The phenomenon of popular movements of protest succeeding and then being swallowed up by the Establishment is not a new story in American history, but the fate of “conservatism” in the last decade or so gives a remarkable case study. Not long ago, after ages of liberal dominance, conservatism seemed to be in the ascendancy both intellectually and at the grassroots level. Somewhere between the election of 1980 and now, a vast popular demand for reform was captured and emasculated by party politicians and literary spoilsmen, so that conservatism has ended up as nothing more than a vague rhetorical label for a very slightly modified form of Liberal Establishment.
These reflections are ignited by the sad fate of two erstwhile fighting conservatives, Jack Kemp and William Bennett. Both these gentlemen were youthful (as national politicians go), energetic, and articulate. Both have ended up in petty administrative posts in a “moderate” Republican administration—posts from which they cannot possibly draw any credit. In fact, I will bet a bound volume of, say, the last good year of National Review (1968) that they are politically dead.
That Kemp accepted the post of Secretary of HUD and Bennett that of “Drug Czar” speaks well for their honorable desire for public service. It speaks poorly indeed for their political judgment. In fact, only a very slight and healthy bit of paranoia would suggest that they have been deliberately tricked into corners where they could be finished off as rivals and critics of Bush. Can one detect the quick and dirty hands of Mr. Atwater and Mr. Baker at the bottom of this smooth and barely noticeable coup?
Maybe so or maybe not. We won’t know for a long time, maybe never. The media don’t notice intraparty dirty tricks (quite as common as the interparty ones) because they would take too much work to ferret out, and they are really only interested in dirty tricks against liberals. If neither Kemp nor Bennett can possibly emerge from the present posts except as weaker public figures than they were, then cui bono? The party operatives have disarmed youthful, energetic, articulate, and potentially troublesome figures, and we are left with the Vice-President, who is a handpicked man and who is, well, youthful. Not long ago there were half a dozen solid aspirants to the leadership of “conservatism” in the Republican Party. Now there are no conservatives at all, just Republicans.

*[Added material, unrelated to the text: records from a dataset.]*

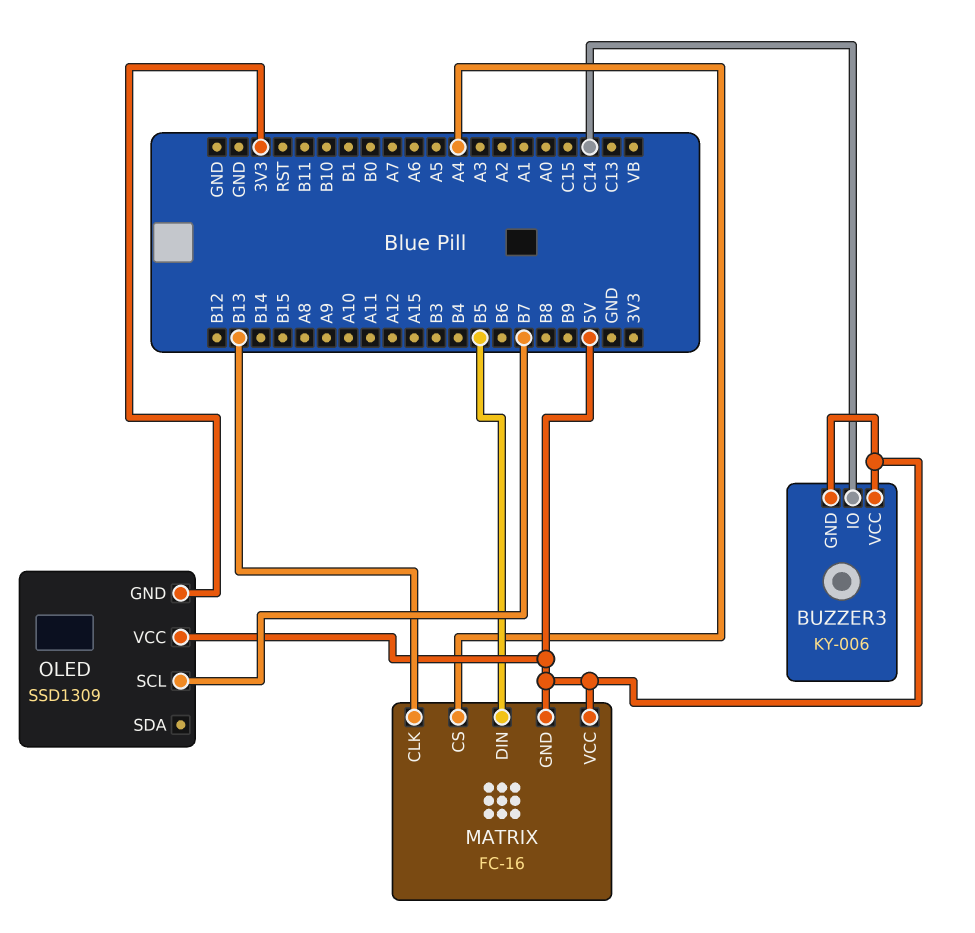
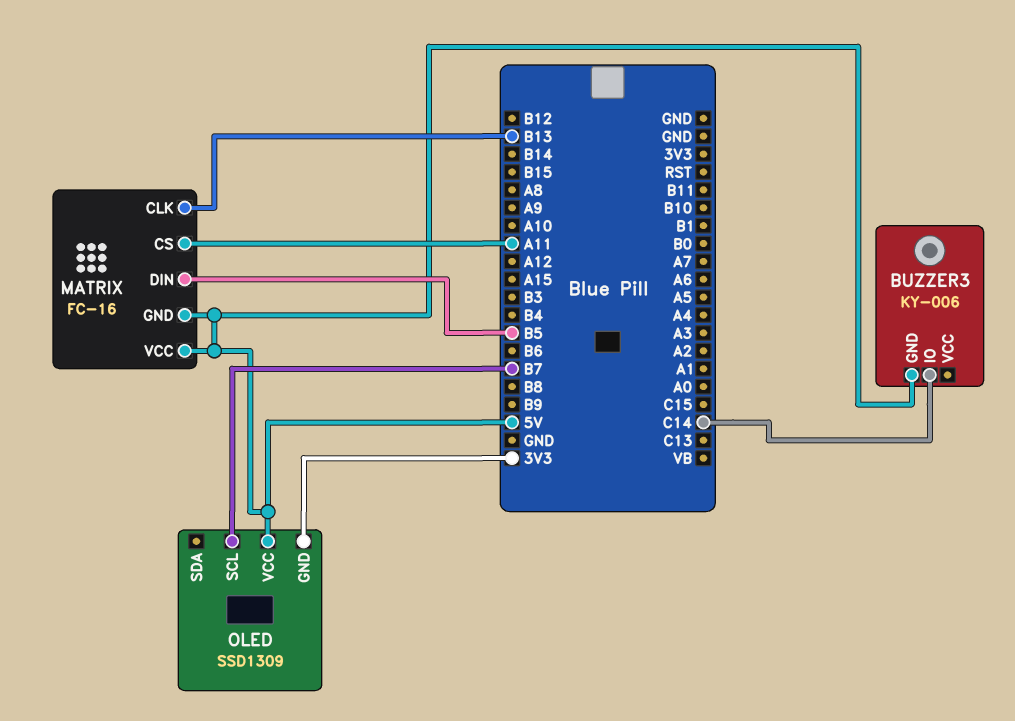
BUZZER3 pin VCC: 5V -> none
MATRIX pin CS: A4 -> A11

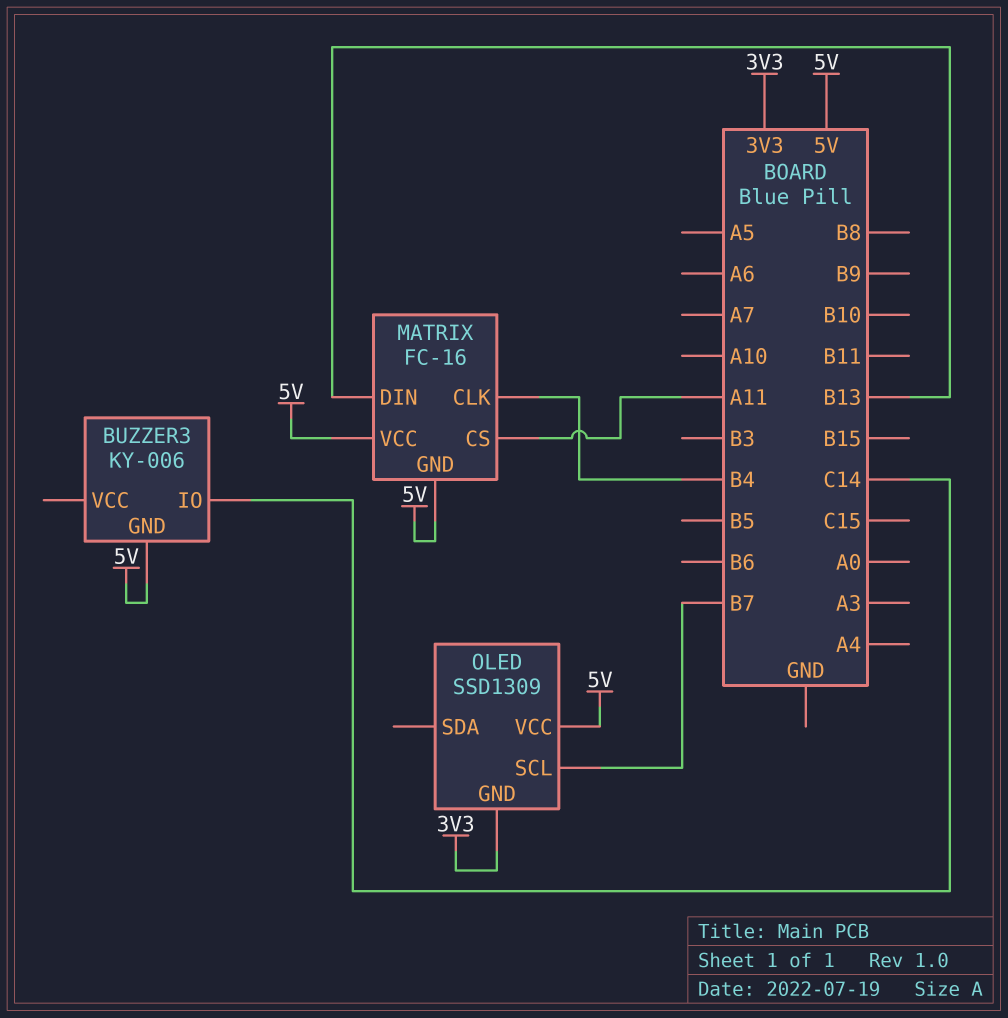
MATRIX pin CLK: B13 -> B4
MATRIX pin DIN: B5 -> B13

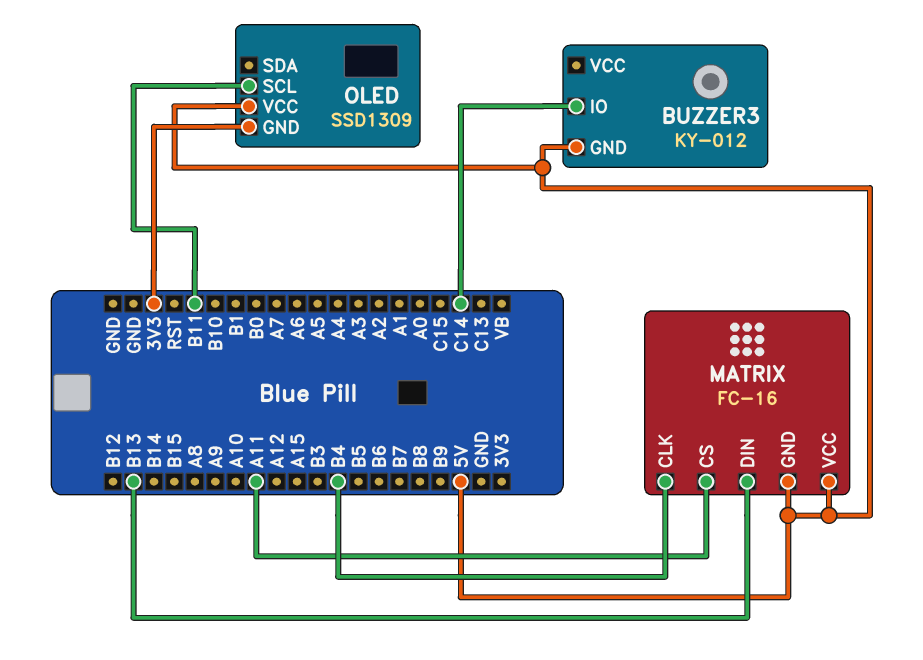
BUZZER3: KY-006 -> KY-012
OLED pin SCL: B7 -> B11

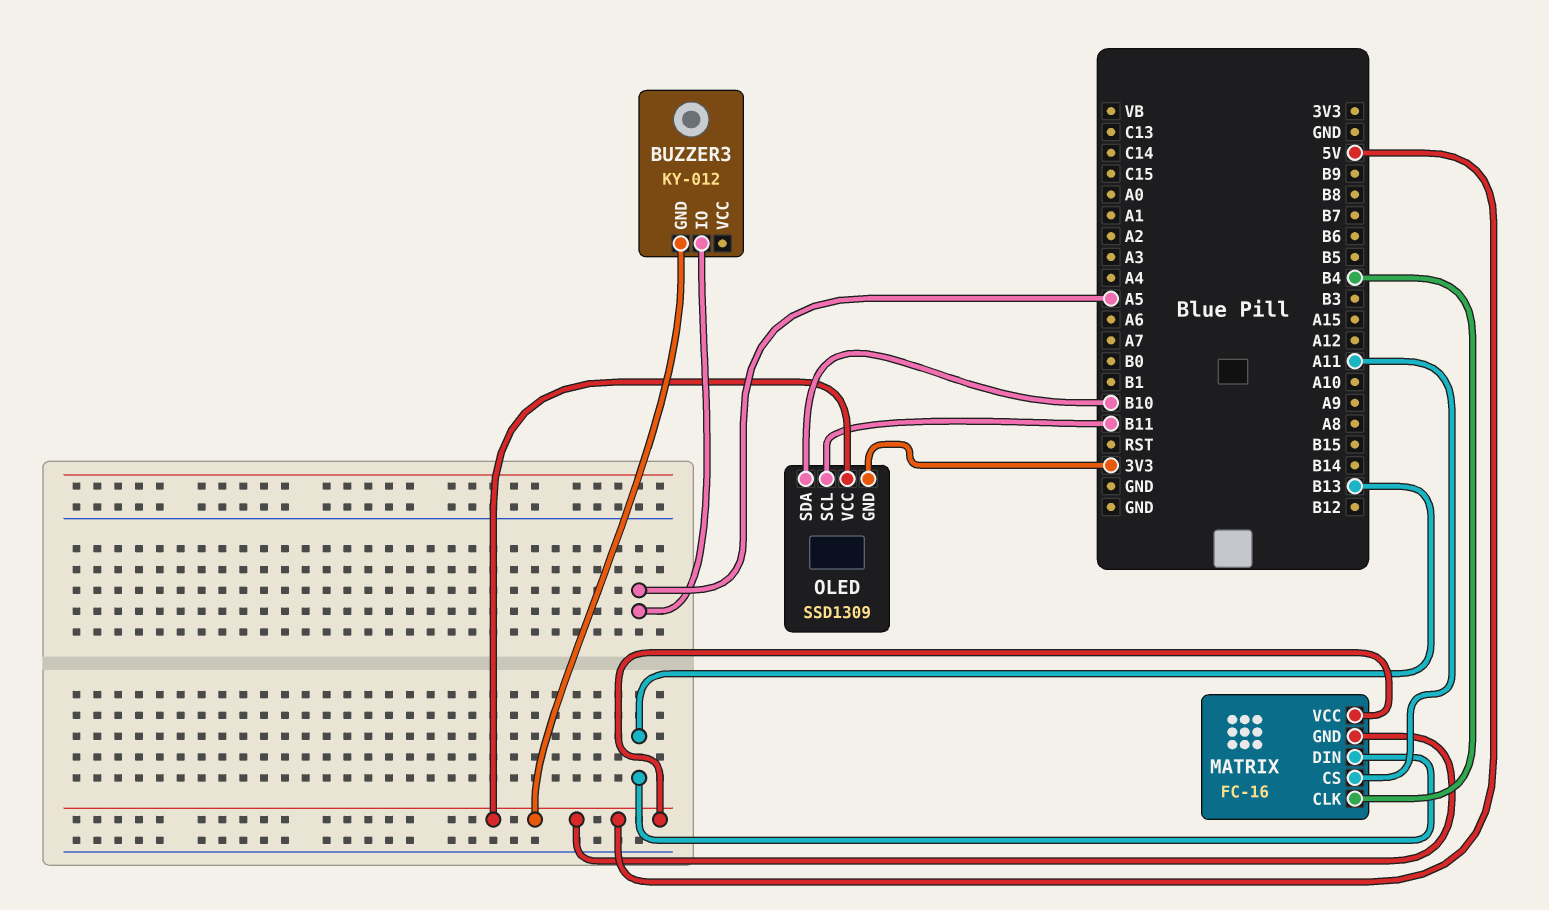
BUZZER3 pin IO: C14 -> A5
OLED pin SDA: none -> B10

It is a shame to see useful men destroyed by their own virtues. Both of them have accepted the major premises of the Liberal Establishment, which they have attacked only on marginal and instrumental questions. Both have been fairly popular with the media, which is a certain sign that they are not too serious a threat to the Establishment. But they had the virtue of standing for something.
Mr. Kemp seems an honorable man, no small accomplishment for someone who was a denizen of the House of Representatives for so long. His arm-waving invocations of 19th-century egalitarian mythology disgust conservatives, but they energized the Republican electorate, or at least three percent of them. (When a Kemp-for-President rally was held in my very conservative area, no one showed up except some fraternity boys looking for free beer, and two very rustic libertarians from the Pee Dee Swamp.)
The appropriate thing for Mr. Kemp to do was to go back to New York (or even his native Southern California, where earnest superficiality would be an asset) and run for senator or governor. He would have lost but gained credit. There must be some strange defect in judgment in a free marketeer who takes on a government boondoggle in the hopes of transforming it by the spirit of enterprise. (His assumption seems to be that the spirit of free enterprise can be created by government subsidy.) Surely every public figure in Washington on Kemp’s level knew the HUD scandals had to break soon. Completely guiltless of wrongdoing, his name will hereafter be indelibly associated with a scandal from which he cannot possibly gain any credit, especially after his naive and premature defense of his predecessor.
(Since HUD exists totally and entirely for the purpose of bribing contractors, white collar “experts,” local politicians, and the more clever and less scrupulous members of minority groups, how are we to distinguish the illegal graft that is supposed to have taken place from the legal graft that goes on as a matter of course?)
Mr. Bennett, for all his eloquence and wit, has fallen into the same trap. Does he or anyone really believe that the drug-taking portion of the American public can be educated into giving up their hobby with exhortations to “democratic values”? There are only two ways that drug-taking will be stopped: effective local enforcement against users, with swift, long, and certain prison terms; or the return of a very muscular form of Christianity to the hells of the streets. Neither of these things is going to happen. There is no way Mr. Bennett can win his war, and he will go down as a failure who met none of his promises.
In a sense both of these gentlemen deserve their fate, but it would have been much better if they had been overcome by superior ideas rather than by political operatives utterly devoid of idea and principle.